Food and Drugs Administration is a US government agency within the Department of Health and Human Services. FDA is the federal agency responsible for ensuring that foods are safe, wholesome and sanitary; human and veterinary drugs, biological products, and medical devices are safe and effective; cosmetics are safe; and electronic products that emit radiation are safe. FDA has written codes (CFR’s) to ensure that seals that we make conform to certain standards when in contact with food or pharmaceutical processing systems.

21 CFR 177.2600 :

(d) Rubber articles intended for use with dry food are so formulated and cured under conditions of good manufacturing practice as to be suitable for repeated use.

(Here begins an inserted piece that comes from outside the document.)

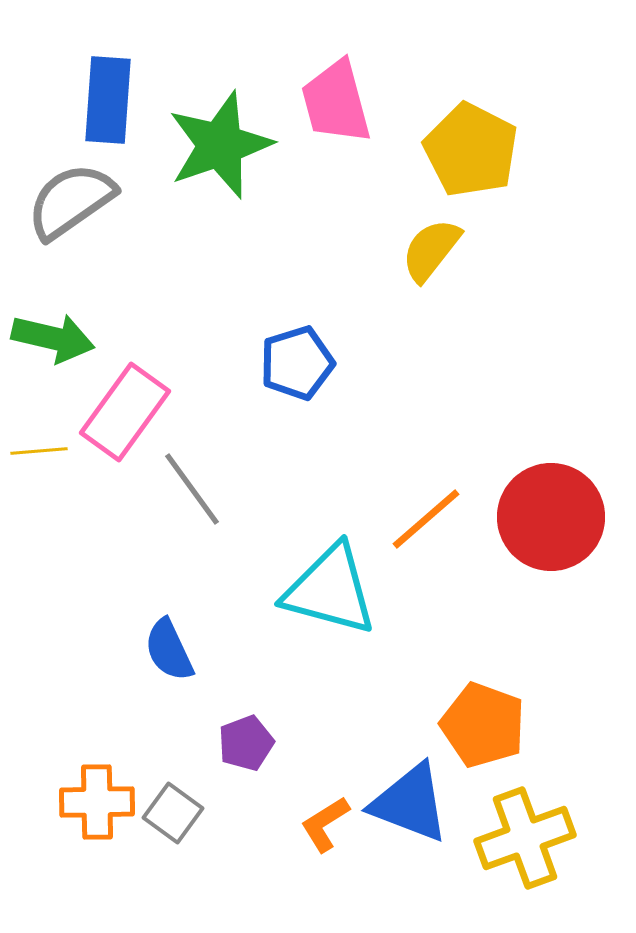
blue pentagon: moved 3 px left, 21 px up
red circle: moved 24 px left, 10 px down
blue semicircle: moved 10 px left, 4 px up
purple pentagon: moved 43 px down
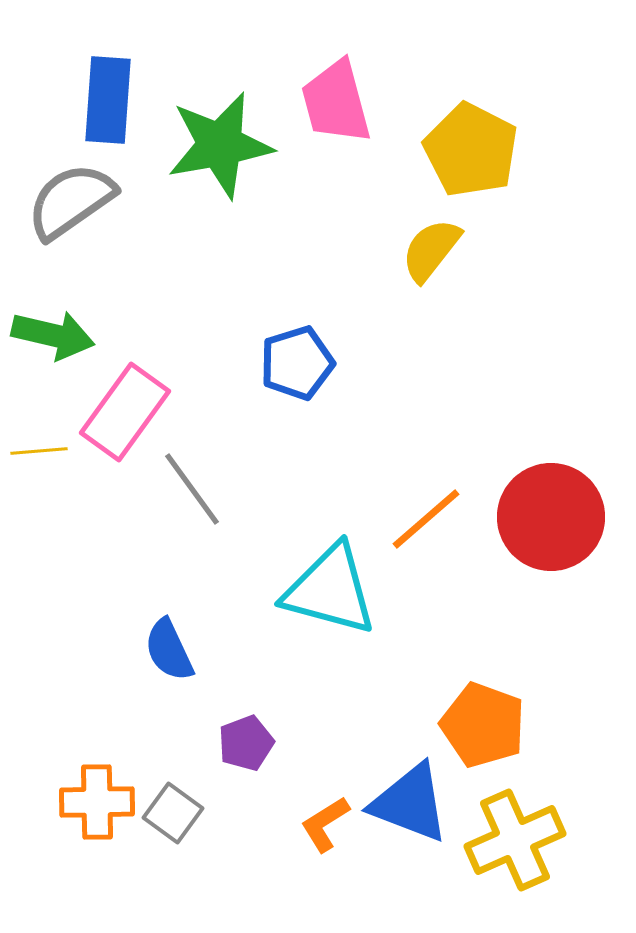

(e) Rubber articles intended for repeated use in contact with aqueous food shall meet the following specifications: The food-contact surface of the rubber article in the finished form in which it is to contact food, when extracted with distilled water at reflux temperature, shall yield total extractives not to exceed 20 milligrams per square inch during the first 7 hours of extraction, nor to exceed 1 milligram per square inch during the succeeding 2 hours of extraction.

(f) Rubber articles intended for repeated use in contact with fatty foods shall meet the following specifications: The food-contact surface of the rubber article in the finished form in which it is to contact food, when extracted withn -hexane at reflux temperature, shall yield total extractives not to exceed 175 milligrams per square inch during the first 7 hours of extraction, nor to exceed 4 milligrams per square inch during the succeeding 2 hours of extraction.

 

REGULATION (EC) No 1935/2004 OF THE EUROPEAN PARLIAMENT AND OF THE COUNCIL of 27 October 2004 on materials and articles intended to come into contact with food and repealing Directives 80/590/EEC and 89/109/EEC

The principle underlying this Regulation is that any material or article intended to come into contact directly or indirectly with food must be sufficiently inert to preclude substances from being transferred to food in quantities large enough to endanger human health or to bring about an unacceptable change in the composition of the food or a deterioration in its organoleptic properties.

 

The United States Pharmacopeia (USP) is a non–governmental, official public standards–setting authority for prescription and over–the–counter medicines and other healthcare products manufactured or sold in the United States. USP also sets widely recognized standards for food ingredients and dietary supplements. USP sets standards for the quality, purity, strength, and consistency of these products–critical to the public health. USP's standards are recognized and used in more than 130 countries around the globe. These standards have helped to ensure public health throughout the world for close to 200 years.

 

 

 

Rapid Gas Decompression (RGD) damage is a phenomenon that can occur to an elastomeric seal when external gas pressure reduces rapidly in operation.

Gas that has permeated into the elastomer can not permeate out at the same rate and the pressure gradient between the interior and surface of the seal results in splitting, internal cracking and blistering of the seal.

To maximize RGD resistance of an elastomer seal various factors must be considered. Polymer structure and curative level, filler package and each processing step must be optimized to achieve maximum performance.

Within the petrochemical industry, Norsok M710 standard is a common reference used to select and qualify seals that must face RGD during operation.